- The Washington Times - Wednesday, January 18, 2006

DENVER — Maybe it’s true that the Denver Broncos have been a team playing under the radar this season. At the beginning, though, they were drawing some attention — and lighting up the laugh-o-meter.

That’s what happens when a coach who insists his team is close to the Super Bowl tries to take the next step by:

• Drafting a malcontent running back.

• Trading for a punter with purported steroid issues.

• Signing an aging superstar receiver.

• Making a variety of moves to bring in the entire set of defensive linemen, along with the position coach, from a team that ranked last in the league in rushing defense.

Indeed, Denver’s locker room resembled a three-ring circus five months ago. But now, the Broncos are a win away from going to the Super Bowl. Mike Shanahan is looking like a genius for the chances he took.

And, not surprisingly, the snickering has stopped.

“It’s taking chances,” Shanahan said in a recent interview. “What I do is, if someone’s got a checkered past, I’m not afraid to talk about their checkered past. I let them know I don’t care about their past, I just care about what they do when they come to this football team.”

Some guys made it, some didn’t.

Jerry Rice got his tryout, but couldn’t beat out Darius Watts, who has since fallen to fifth on the Denver depth chart. Rice announced his retirement and is now appearing on ABC’s “Dancing With the Stars” and will be a judge in this weekend’s Miss America Pageant in Las Vegas.

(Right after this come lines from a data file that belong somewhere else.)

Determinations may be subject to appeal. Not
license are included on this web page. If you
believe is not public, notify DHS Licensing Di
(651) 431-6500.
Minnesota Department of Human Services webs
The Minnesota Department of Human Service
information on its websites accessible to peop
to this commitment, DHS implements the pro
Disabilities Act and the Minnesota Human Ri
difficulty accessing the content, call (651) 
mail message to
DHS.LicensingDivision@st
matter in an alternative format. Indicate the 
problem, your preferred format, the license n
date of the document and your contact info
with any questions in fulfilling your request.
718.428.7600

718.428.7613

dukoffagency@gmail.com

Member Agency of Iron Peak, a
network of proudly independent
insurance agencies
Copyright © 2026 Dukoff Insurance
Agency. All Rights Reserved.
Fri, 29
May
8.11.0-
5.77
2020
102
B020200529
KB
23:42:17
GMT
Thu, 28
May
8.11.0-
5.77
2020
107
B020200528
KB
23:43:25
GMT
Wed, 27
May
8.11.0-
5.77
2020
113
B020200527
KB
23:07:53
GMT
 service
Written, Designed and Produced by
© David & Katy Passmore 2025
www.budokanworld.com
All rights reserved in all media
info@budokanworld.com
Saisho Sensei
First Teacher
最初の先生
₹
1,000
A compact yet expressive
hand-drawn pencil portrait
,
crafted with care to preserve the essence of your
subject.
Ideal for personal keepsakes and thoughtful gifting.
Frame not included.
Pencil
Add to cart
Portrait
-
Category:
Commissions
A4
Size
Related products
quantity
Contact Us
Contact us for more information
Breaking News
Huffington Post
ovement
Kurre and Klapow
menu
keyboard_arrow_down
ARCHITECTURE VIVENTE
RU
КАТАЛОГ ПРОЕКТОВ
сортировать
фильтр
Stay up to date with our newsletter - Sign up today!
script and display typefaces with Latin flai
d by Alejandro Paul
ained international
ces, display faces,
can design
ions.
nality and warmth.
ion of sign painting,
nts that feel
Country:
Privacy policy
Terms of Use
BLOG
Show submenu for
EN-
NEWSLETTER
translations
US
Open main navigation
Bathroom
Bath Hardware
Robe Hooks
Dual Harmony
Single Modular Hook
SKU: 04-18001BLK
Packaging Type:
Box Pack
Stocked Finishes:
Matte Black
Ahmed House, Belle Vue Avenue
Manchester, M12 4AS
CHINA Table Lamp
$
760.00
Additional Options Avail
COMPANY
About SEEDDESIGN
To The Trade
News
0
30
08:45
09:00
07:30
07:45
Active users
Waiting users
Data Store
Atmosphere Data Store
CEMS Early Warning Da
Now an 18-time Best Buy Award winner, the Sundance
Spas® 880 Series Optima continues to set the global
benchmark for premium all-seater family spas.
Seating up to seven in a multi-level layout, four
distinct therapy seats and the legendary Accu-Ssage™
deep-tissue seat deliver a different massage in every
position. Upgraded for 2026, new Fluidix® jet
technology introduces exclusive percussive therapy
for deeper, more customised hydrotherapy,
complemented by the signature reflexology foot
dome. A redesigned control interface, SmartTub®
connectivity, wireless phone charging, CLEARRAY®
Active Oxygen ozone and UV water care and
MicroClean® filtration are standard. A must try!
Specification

Maurice Clarett got his chance, too. A surprise third-round pick, Clarett was a bust pretty much from the day he reported to Dove Valley. Hurt, not able to fit in with the team, the high-profile running back didn’t make it through the first round of cuts. Clarett is waiting to see if a grand jury will indict him on aggravated robbery charges.

Did the coach feel silly for making these moves?

“You can’t worry about what people say about you,” he said. “You do what’s in the best interest of your organization. Sometimes, it’s taking chances and sometimes when you take chances you make mistakes. You just can’t be afraid to say you made a mistake and you’re going in a different direction.”

But for every mistake Shanahan made this season, there was a success — or two, or three.

Start with punter Todd Sauerbrun.

He was considered poison after his final season in Carolina. Accused of using steroids, in trouble for drunken driving, ridiculed for his running feuds with the Gramatica brothers, he looked like the kind of guy to avoid, no matter how strong his leg.

The Broncos actually went out of their way to get him. They traded their own punter, Jason Baker, and a seventh-round pick and spent more than a few weeks negotiating a contract. This season, Sauerbrun has been solid and quiet. He came in second in team voting for special teams captain. The biggest news he has made came last week, when he made a tackle on a kickoff and forced a fumble that led to a field goal against New England.

“I gave him the guidelines of what was expected here,” Shanahan said. “And he’s been perfect since the day he got here.”

Nearly lost in all the laughter was Denver’s low-profile decision to sign Ron Dayne to a free-agent contract.

A bust with the Giants, he only made third string in Denver. But he had a key role in winning two of the team’s 13 games this regular season — in Week 2, when he ran for 38 yards during a late, game-winning drive, and on Thanksgiving Day, when his 55-yard run in overtime set up the winning score against Dallas.

Then, the crown jewel: The decision to bring on — in four separate transactions — all four starting defensive linemen from last year’s Cleveland Browns, along with the man who coached them, Andre Patterson.

The Browns were ranked last in the NFL in rush defense in 2004. In the preseason, Patterson and the linemen — Courtney Brown, Gerard Warren, Ebenezer Ekuban and Michael Myers — kept insisting there was more to those stats than meets the eye. Over 17 regular- and postseason games, it turned out they were right.

“Sure, I heard it and you take it personally,” said Warren of the jokes the Denver moves engendered. “But you don’t let it get to you. In Denver, they were willing to give us another chance. You use it as a motivator.”

While their stats have not been overly impressive — Denver’s 28 sacks were third-fewest in the league — their overall production has. With the line creating pressure, if not sacks, the Broncos created 36 turnovers this year, fourth most in the league and 16 more than in 2004.

Now, thanks to all these changes, the Broncos are the envy of the league — one of only four teams left.

That’s hardly something to laugh at.

“In Cleveland, we were always talking about rebuilding, winning the next game,” Warren said. “Here, they talk about winning a championship from Day 1. That’s a big difference, and it’s why I like being here.”